## RECORD SET
=-=-=-=-=

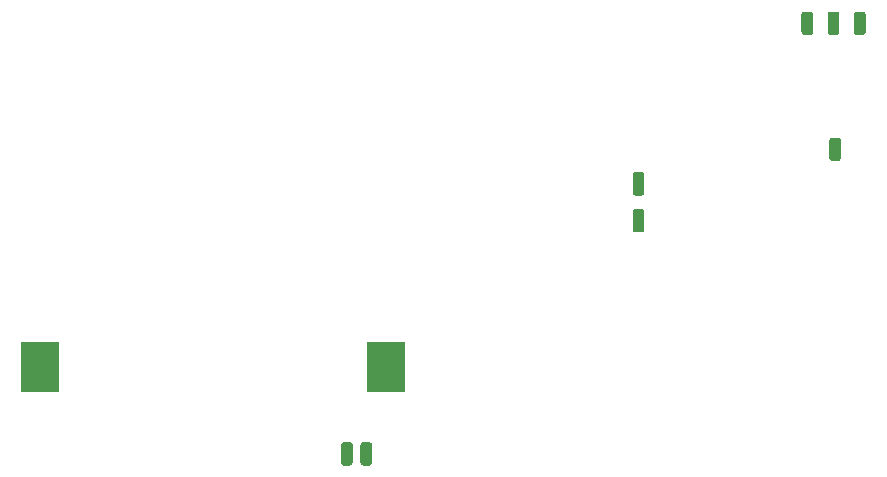
<source format=gbr>
%TF.GenerationSoftware,KiCad,Pcbnew,5.1.8-db9833491~87~ubuntu20.04.1*%
%TF.CreationDate,2020-11-28T22:09:30+05:30*%
%TF.ProjectId,esp_2fa_board_design,6573705f-3266-4615-9f62-6f6172645f64,v01*%
%TF.SameCoordinates,Original*%
%TF.FileFunction,Paste,Bot*%
%TF.FilePolarity,Positive*%
%FSLAX46Y46*%
G04 Gerber Fmt 4.6, Leading zero omitted, Abs format (unit mm)*
G04 Created by KiCad (PCBNEW 5.1.8-db9833491~87~ubuntu20.04.1) date 2020-11-28 22:09:30*
%MOMM*%
%LPD*%
G01*
G04 APERTURE LIST*
%ADD10R,3.200000X4.200000*%
G04 APERTURE END LIST*
%TO.C,TP5*%
G36*
G01*
X160663000Y-94285500D02*
X160663000Y-92785500D01*
G75*
G02*
X160913000Y-92535500I250000J0D01*
G01*
X161413000Y-92535500D01*
G75*
G02*
X161663000Y-92785500I0J-250000D01*
G01*
X161663000Y-94285500D01*
G75*
G02*
X161413000Y-94535500I-250000J0D01*
G01*
X160913000Y-94535500D01*
G75*
G02*
X160663000Y-94285500I0J250000D01*
G01*
G37*
%TD*%
%TO.C,TP8*%
G36*
G01*
X144026000Y-100318000D02*
X144026000Y-98818000D01*
G75*
G02*
X144276000Y-98568000I250000J0D01*
G01*
X144776000Y-98568000D01*
G75*
G02*
X145026000Y-98818000I0J-250000D01*
G01*
X145026000Y-100318000D01*
G75*
G02*
X144776000Y-100568000I-250000J0D01*
G01*
X144276000Y-100568000D01*
G75*
G02*
X144026000Y-100318000I0J250000D01*
G01*
G37*
%TD*%
%TO.C,TP7*%
G36*
G01*
X158313500Y-83617500D02*
X158313500Y-82117500D01*
G75*
G02*
X158563500Y-81867500I250000J0D01*
G01*
X159063500Y-81867500D01*
G75*
G02*
X159313500Y-82117500I0J-250000D01*
G01*
X159313500Y-83617500D01*
G75*
G02*
X159063500Y-83867500I-250000J0D01*
G01*
X158563500Y-83867500D01*
G75*
G02*
X158313500Y-83617500I0J250000D01*
G01*
G37*
%TD*%
%TO.C,TP6*%
G36*
G01*
X160536000Y-83617500D02*
X160536000Y-82117500D01*
G75*
G02*
X160786000Y-81867500I250000J0D01*
G01*
X161286000Y-81867500D01*
G75*
G02*
X161536000Y-82117500I0J-250000D01*
G01*
X161536000Y-83617500D01*
G75*
G02*
X161286000Y-83867500I-250000J0D01*
G01*
X160786000Y-83867500D01*
G75*
G02*
X160536000Y-83617500I0J250000D01*
G01*
G37*
%TD*%
%TO.C,TP3*%
G36*
G01*
X120975500Y-120066500D02*
X120975500Y-118566500D01*
G75*
G02*
X121225500Y-118316500I250000J0D01*
G01*
X121725500Y-118316500D01*
G75*
G02*
X121975500Y-118566500I0J-250000D01*
G01*
X121975500Y-120066500D01*
G75*
G02*
X121725500Y-120316500I-250000J0D01*
G01*
X121225500Y-120316500D01*
G75*
G02*
X120975500Y-120066500I0J250000D01*
G01*
G37*
%TD*%
%TO.C,TP2*%
G36*
G01*
X119324500Y-120066500D02*
X119324500Y-118566500D01*
G75*
G02*
X119574500Y-118316500I250000J0D01*
G01*
X120074500Y-118316500D01*
G75*
G02*
X120324500Y-118566500I0J-250000D01*
G01*
X120324500Y-120066500D01*
G75*
G02*
X120074500Y-120316500I-250000J0D01*
G01*
X119574500Y-120316500D01*
G75*
G02*
X119324500Y-120066500I0J250000D01*
G01*
G37*
%TD*%
%TO.C,TP4*%
G36*
G01*
X162758500Y-83617500D02*
X162758500Y-82117500D01*
G75*
G02*
X163008500Y-81867500I250000J0D01*
G01*
X163508500Y-81867500D01*
G75*
G02*
X163758500Y-82117500I0J-250000D01*
G01*
X163758500Y-83617500D01*
G75*
G02*
X163508500Y-83867500I-250000J0D01*
G01*
X163008500Y-83867500D01*
G75*
G02*
X162758500Y-83617500I0J250000D01*
G01*
G37*
%TD*%
%TO.C,TP1*%
G36*
G01*
X144026000Y-97206500D02*
X144026000Y-95706500D01*
G75*
G02*
X144276000Y-95456500I250000J0D01*
G01*
X144776000Y-95456500D01*
G75*
G02*
X145026000Y-95706500I0J-250000D01*
G01*
X145026000Y-97206500D01*
G75*
G02*
X144776000Y-97456500I-250000J0D01*
G01*
X144276000Y-97456500D01*
G75*
G02*
X144026000Y-97206500I0J250000D01*
G01*
G37*
%TD*%
D10*
%TO.C,BT1*%
X93850000Y-112000000D03*
X123150000Y-112000000D03*
%TD*%
M02*

</source>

=-=-=-=-=

Restate every record exactly, please; do not copy the pictures.

## RESULT OF THE TASK
<source format=gbr>
%TF.GenerationSoftware,KiCad,Pcbnew,5.1.8-db9833491~87~ubuntu20.04.1*%
%TF.CreationDate,2020-11-28T22:09:30+05:30*%
%TF.ProjectId,esp_2fa_board_design,6573705f-3266-4615-9f62-6f6172645f64,v01*%
%TF.SameCoordinates,Original*%
%TF.FileFunction,Paste,Bot*%
%TF.FilePolarity,Positive*%
%FSLAX46Y46*%
G04 Gerber Fmt 4.6, Leading zero omitted, Abs format (unit mm)*
G04 Created by KiCad (PCBNEW 5.1.8-db9833491~87~ubuntu20.04.1) date 2020-11-28 22:09:30*
%MOMM*%
%LPD*%
G01*
G04 APERTURE LIST*
%ADD10R,3.200000X4.200000*%
G04 APERTURE END LIST*
%TO.C,TP5*%
G36*
G01*
X160663000Y-94285500D02*
X160663000Y-92785500D01*
G75*
G02*
X160913000Y-92535500I250000J0D01*
G01*
X161413000Y-92535500D01*
G75*
G02*
X161663000Y-92785500I0J-250000D01*
G01*
X161663000Y-94285500D01*
G75*
G02*
X161413000Y-94535500I-250000J0D01*
G01*
X160913000Y-94535500D01*
G75*
G02*
X160663000Y-94285500I0J250000D01*
G01*
G37*
%TD*%
%TO.C,TP8*%
G36*
G01*
X144026000Y-100318000D02*
X144026000Y-98818000D01*
G75*
G02*
X144276000Y-98568000I250000J0D01*
G01*
X144776000Y-98568000D01*
G75*
G02*
X145026000Y-98818000I0J-250000D01*
G01*
X145026000Y-100318000D01*
G75*
G02*
X144776000Y-100568000I-250000J0D01*
G01*
X144276000Y-100568000D01*
G75*
G02*
X144026000Y-100318000I0J250000D01*
G01*
G37*
%TD*%
%TO.C,TP7*%
G36*
G01*
X158313500Y-83617500D02*
X158313500Y-82117500D01*
G75*
G02*
X158563500Y-81867500I250000J0D01*
G01*
X159063500Y-81867500D01*
G75*
G02*
X159313500Y-82117500I0J-250000D01*
G01*
X159313500Y-83617500D01*
G75*
G02*
X159063500Y-83867500I-250000J0D01*
G01*
X158563500Y-83867500D01*
G75*
G02*
X158313500Y-83617500I0J250000D01*
G01*
G37*
%TD*%
%TO.C,TP6*%
G36*
G01*
X160536000Y-83617500D02*
X160536000Y-82117500D01*
G75*
G02*
X160786000Y-81867500I250000J0D01*
G01*
X161286000Y-81867500D01*
G75*
G02*
X161536000Y-82117500I0J-250000D01*
G01*
X161536000Y-83617500D01*
G75*
G02*
X161286000Y-83867500I-250000J0D01*
G01*
X160786000Y-83867500D01*
G75*
G02*
X160536000Y-83617500I0J250000D01*
G01*
G37*
%TD*%
%TO.C,TP3*%
G36*
G01*
X120975500Y-120066500D02*
X120975500Y-118566500D01*
G75*
G02*
X121225500Y-118316500I250000J0D01*
G01*
X121725500Y-118316500D01*
G75*
G02*
X121975500Y-118566500I0J-250000D01*
G01*
X121975500Y-120066500D01*
G75*
G02*
X121725500Y-120316500I-250000J0D01*
G01*
X121225500Y-120316500D01*
G75*
G02*
X120975500Y-120066500I0J250000D01*
G01*
G37*
%TD*%
%TO.C,TP2*%
G36*
G01*
X119324500Y-120066500D02*
X119324500Y-118566500D01*
G75*
G02*
X119574500Y-118316500I250000J0D01*
G01*
X120074500Y-118316500D01*
G75*
G02*
X120324500Y-118566500I0J-250000D01*
G01*
X120324500Y-120066500D01*
G75*
G02*
X120074500Y-120316500I-250000J0D01*
G01*
X119574500Y-120316500D01*
G75*
G02*
X119324500Y-120066500I0J250000D01*
G01*
G37*
%TD*%
%TO.C,TP4*%
G36*
G01*
X162758500Y-83617500D02*
X162758500Y-82117500D01*
G75*
G02*
X163008500Y-81867500I250000J0D01*
G01*
X163508500Y-81867500D01*
G75*
G02*
X163758500Y-82117500I0J-250000D01*
G01*
X163758500Y-83617500D01*
G75*
G02*
X163508500Y-83867500I-250000J0D01*
G01*
X163008500Y-83867500D01*
G75*
G02*
X162758500Y-83617500I0J250000D01*
G01*
G37*
%TD*%
%TO.C,TP1*%
G36*
G01*
X144026000Y-97206500D02*
X144026000Y-95706500D01*
G75*
G02*
X144276000Y-95456500I250000J0D01*
G01*
X144776000Y-95456500D01*
G75*
G02*
X145026000Y-95706500I0J-250000D01*
G01*
X145026000Y-97206500D01*
G75*
G02*
X144776000Y-97456500I-250000J0D01*
G01*
X144276000Y-97456500D01*
G75*
G02*
X144026000Y-97206500I0J250000D01*
G01*
G37*
%TD*%
D10*
%TO.C,BT1*%
X93850000Y-112000000D03*
X123150000Y-112000000D03*
%TD*%
M02*

</source>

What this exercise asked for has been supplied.